Good Cafes and Restaurants in Versailles
Maison Guinon. My favorite neighborhood boulangerie. Closed on Mondays. Closes at 1:30 on Sundays. 60 Rue de la Paroisse, 78000 Versailles, France
Juliette. Quaint and simple cafe for breakfast, coffee, or snack, right on the market square. 1 Rue Ducis, 78000 Versailles, France
The Stray Bean. Ignore the Starbucks across from the Rive Gauche train station and come here for some coffee instead! 6 Rue Royale, 78000 Versailles, France
More Info About Train Stations
The most popular train station, Versailles Rive Gauche, is served by the RER C train line. It runs pretty slowly and takes about 35-40 minutes from Paris. When heading back to Paris, don’t worry about which train platform to leave from, since all of the trains that depart from this station go through Paris. Below is a map of the RER C that I’ve modified to only highlight the portion of the network that you’ll be concerned with. It runs right along the Seine River in Paris and can take you too the Eiffel Tower, Musée D’Orsay, and Saint Michel Notre Dame, among others. Click to open larger in a new window.

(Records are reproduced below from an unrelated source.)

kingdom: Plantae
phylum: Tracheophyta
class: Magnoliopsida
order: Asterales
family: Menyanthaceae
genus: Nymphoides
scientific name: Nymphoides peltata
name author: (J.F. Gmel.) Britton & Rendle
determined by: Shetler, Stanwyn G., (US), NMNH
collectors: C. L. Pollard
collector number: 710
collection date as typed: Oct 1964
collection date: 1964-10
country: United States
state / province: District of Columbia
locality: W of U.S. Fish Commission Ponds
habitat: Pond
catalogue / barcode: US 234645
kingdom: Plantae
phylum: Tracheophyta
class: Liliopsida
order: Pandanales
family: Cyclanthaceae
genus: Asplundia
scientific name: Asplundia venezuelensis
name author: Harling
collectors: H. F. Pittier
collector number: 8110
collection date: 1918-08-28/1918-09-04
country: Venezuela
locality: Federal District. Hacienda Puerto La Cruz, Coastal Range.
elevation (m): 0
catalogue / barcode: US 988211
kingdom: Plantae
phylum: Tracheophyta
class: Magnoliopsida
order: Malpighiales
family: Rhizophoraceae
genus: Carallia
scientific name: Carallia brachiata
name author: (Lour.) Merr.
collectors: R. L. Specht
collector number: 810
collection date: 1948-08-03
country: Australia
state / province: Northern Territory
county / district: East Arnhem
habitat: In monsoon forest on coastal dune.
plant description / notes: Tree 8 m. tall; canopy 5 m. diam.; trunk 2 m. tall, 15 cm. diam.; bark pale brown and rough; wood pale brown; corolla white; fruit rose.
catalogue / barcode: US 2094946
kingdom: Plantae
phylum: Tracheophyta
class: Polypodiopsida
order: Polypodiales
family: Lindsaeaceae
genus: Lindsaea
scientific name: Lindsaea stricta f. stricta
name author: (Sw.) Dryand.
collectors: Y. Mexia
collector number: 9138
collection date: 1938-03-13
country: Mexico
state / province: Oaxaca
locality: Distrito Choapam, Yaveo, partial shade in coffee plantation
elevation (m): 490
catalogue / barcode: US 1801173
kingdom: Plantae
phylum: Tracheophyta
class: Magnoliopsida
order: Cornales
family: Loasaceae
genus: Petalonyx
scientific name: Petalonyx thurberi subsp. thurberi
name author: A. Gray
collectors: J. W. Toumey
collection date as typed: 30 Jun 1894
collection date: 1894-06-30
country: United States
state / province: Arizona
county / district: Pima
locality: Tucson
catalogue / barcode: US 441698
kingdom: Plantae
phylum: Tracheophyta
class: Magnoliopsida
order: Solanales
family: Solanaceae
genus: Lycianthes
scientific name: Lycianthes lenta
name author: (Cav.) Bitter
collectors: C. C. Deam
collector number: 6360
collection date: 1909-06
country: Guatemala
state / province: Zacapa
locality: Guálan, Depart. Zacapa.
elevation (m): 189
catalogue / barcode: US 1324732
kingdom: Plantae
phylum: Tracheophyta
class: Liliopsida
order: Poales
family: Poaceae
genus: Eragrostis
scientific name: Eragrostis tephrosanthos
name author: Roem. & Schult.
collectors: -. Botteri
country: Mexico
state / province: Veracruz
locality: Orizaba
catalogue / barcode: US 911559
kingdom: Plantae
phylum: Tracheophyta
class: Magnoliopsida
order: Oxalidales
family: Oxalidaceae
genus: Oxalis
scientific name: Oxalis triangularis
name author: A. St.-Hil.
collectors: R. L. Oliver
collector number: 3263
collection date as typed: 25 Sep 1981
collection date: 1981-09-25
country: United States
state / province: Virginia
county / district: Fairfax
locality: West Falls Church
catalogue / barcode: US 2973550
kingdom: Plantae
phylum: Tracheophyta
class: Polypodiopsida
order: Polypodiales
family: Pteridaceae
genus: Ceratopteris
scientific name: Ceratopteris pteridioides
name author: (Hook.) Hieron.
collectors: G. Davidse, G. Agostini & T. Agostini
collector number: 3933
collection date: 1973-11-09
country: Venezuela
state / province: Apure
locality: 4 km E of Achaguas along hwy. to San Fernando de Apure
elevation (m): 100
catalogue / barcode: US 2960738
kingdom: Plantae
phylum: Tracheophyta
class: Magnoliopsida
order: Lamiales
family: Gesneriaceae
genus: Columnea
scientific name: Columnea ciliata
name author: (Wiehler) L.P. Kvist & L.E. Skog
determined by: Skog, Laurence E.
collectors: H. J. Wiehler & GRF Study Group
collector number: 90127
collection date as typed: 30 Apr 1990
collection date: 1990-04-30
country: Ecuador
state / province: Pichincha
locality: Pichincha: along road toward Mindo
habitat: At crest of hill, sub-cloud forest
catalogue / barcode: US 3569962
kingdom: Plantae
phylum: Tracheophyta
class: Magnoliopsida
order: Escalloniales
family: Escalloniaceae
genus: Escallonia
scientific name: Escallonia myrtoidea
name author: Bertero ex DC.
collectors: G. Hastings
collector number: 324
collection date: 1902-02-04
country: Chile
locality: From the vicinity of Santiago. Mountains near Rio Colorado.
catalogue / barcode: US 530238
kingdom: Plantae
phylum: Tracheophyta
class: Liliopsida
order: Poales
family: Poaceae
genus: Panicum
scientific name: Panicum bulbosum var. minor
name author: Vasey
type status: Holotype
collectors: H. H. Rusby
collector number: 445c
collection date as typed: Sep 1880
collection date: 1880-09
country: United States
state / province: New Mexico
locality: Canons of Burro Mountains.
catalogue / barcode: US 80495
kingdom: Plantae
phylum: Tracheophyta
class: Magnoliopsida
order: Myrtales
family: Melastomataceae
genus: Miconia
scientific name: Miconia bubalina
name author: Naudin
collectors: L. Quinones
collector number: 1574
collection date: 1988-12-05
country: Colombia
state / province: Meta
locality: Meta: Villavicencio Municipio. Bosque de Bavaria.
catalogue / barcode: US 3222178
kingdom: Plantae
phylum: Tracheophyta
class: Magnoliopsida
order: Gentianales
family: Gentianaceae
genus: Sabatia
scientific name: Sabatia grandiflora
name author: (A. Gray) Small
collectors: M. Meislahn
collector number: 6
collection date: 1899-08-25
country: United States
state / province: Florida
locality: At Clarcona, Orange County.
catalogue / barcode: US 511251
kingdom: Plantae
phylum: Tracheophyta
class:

The other train station that I mentioned in my itinerary is Versailles Rive Droite. It is accessible from Transilien Ligne L. Once again, I’ve highlighted the Paris-Versailles portion of the line. Occasionally you may be able to catch a speedier train that skips over some of the minor stations between, but generally, budget about 35 minutes on this trip as well.
The third station in town is called Versailles Chantiers. It’s the furthest away from the chateau. The train lines that serve this station are: the RER C, Transilien Ligne N and U. Check out a detailed, interactive map here. If you’re lucky or you’re an excellent planner, you can catch a super speedy direct train from Montparnasse that only takes 12 minutes!!